Hive Char Encoding

--Multibyte is not an issue at all in Hadoop, Hadoop is by default all UTF-8 Based (I can give reasons too). UTF-8 is multi-byte and will have no character loss from UTF-16 (but we all know that.) You can convert the data into UTF-8 with iconv at linux, or set a Hive SERDE property for Lazy tables. But id recommend you get out of your char-encoding and into UTF-8 ASAP if you expect anything to work correctly over multiple toolsets. If you need or specific sets like TIS-620 need a special Lazy prop, but you have breaking chars like \n they will break you stuff and you will be required to either write an MR job with a custom record reader OR convert your encoding before loading to HDFS with incov or something like it. Also some users my just not have the Glyphs to even show on their screen.

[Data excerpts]
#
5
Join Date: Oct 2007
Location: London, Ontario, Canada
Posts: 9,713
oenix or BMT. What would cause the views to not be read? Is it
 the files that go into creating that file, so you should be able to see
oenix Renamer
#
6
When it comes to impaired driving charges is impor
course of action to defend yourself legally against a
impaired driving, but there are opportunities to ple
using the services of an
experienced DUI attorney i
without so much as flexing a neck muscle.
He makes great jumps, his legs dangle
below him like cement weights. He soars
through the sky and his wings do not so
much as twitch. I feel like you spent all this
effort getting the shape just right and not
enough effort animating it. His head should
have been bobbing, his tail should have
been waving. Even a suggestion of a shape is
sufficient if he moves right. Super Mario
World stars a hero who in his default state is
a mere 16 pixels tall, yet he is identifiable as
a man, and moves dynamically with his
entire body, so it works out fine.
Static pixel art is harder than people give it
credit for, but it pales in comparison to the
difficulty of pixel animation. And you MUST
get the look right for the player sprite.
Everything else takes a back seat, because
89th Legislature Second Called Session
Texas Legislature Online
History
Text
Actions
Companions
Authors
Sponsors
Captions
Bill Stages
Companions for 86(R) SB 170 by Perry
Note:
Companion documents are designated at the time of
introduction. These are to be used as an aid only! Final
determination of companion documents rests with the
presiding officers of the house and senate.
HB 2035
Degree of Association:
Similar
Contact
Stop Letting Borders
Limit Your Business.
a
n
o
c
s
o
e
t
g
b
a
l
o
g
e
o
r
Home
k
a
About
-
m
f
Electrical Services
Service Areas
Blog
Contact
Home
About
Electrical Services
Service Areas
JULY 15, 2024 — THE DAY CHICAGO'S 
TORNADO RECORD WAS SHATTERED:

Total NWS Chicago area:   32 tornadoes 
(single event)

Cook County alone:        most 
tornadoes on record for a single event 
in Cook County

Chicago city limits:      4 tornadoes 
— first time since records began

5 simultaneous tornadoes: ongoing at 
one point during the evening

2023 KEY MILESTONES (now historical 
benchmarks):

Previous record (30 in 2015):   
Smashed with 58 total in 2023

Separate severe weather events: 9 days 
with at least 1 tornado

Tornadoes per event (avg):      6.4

> **PROBLEM 1**
Reproduce the Hive character encoding post word for word, everything from "Hive Char Encoding" down to "on their screen.".
> **PROBLEM 2**
According to the Hive character encoding post, what character encoding is Hadoop based on by default?
The records stand apart from the Hive character encoding post and are separate material.

> **REPLY 1**
Hive Char Encoding

--Multibyte is not an issue at all in Hadoop, Hadoop is by default all UTF-8 Based (I can give reasons too). UTF-8 is multi-byte and will have no character loss from UTF-16 (but we all know that.) You can convert the data into UTF-8 with iconv at linux, or set a Hive SERDE property for Lazy tables. But id recommend you get out of your char-encoding and into UTF-8 ASAP if you expect anything to work correctly over multiple toolsets. If you need or specific sets like TIS-620 need a special Lazy prop, but you have breaking chars like \n they will break you stuff and you will be required to either write an MR job with a custom record reader OR convert your encoding before loading to HDFS with incov or something like it. Also some users my just not have the Glyphs to even show on their screen.

> **REPLY 2**
UTF-8